10 Most Overhated Bands In Rock

They're really not as bad as you think...

Green Day perform live on stage.
Yui Mok/PA Archive

In the grand scheme of rock music, fans usually have the final say in an artists' worth. Whether it be through buying their records or calling out inauthentic behavior, fans have all the power when it comes to calling something good or not. Though many bands have gotten a fair amount of criticism for their music, there are many acts who don't deserve the slogging they normally receive.

As time has gone on, these bands that were initially panned by fans and critics alike have stood out as something much better than we remembered.

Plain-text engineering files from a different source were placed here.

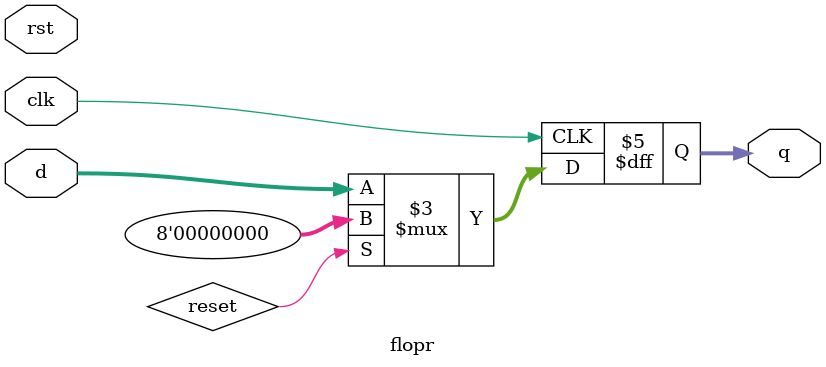
<source format=sv>
module flopr #(parameter WIDTH = 8)
              (input logic clk,rst,
               input logic [WIDTH-1:0] d,
               output logic [WIDTH-1:0] q);

    always_ff @( posedge clk ) begin : flip_flop
        if(reset) q<=0;
        else      q<=d;
    end
endmodule
</source>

Even some of the greatest acts in the world were able to conjure up a bit of hate because of certain questionable artistic directions. However, that doesn't mean we should count a band out entirely if they made something that we didn't like.

Being an artist is all about taking chances, but you are liable to any type of criticism once you put your musical vision out on a public stage. For as much scorn as these artists have weathered over the years, there will always be a core fanbase who will be there to help nurse their wounds. Here's just a little helping of those acts that people had a little too much fun hating on.

10. Stone Temple Pilots

In the early 90's, every other band was trying to infuse a little bit of alternative rock into their sound. Whether it was old dogs trying to compete with the young competition or wannabes trying to find a footing, everyone was looking towards the grunge capital of Seattle to make their millions. Though Stone Temple Pilots established themselves as major players in the scene, they always seemed to get bypassed by the pure grunge fans.

Coming from California rather than Seattle, these guys were instantly looked at as just another wannabe trying to feed off the coattails of Eddie Vedder, with the single "Plush" being pegged as a cheap Pearl Jam knockoff. However, the band proved they had a genuine amount of talent underneath the alternative exterior. Across albums like Purple and Tiny Music, the band did a fantastic job of distancing themselves from their grunge roots with some of the greatest rock tunes of the era like "Interstate Love Song."

Though the band are adrift a bit nowadays after the loss of vocalist Scott Weiland, they deserve a lot more than just being called an "also-ran" of the alternative scene. Sure, they may have aspired to be like their grunge big brothers, but once they found their identity, there was no else in the rock scene who could touch them.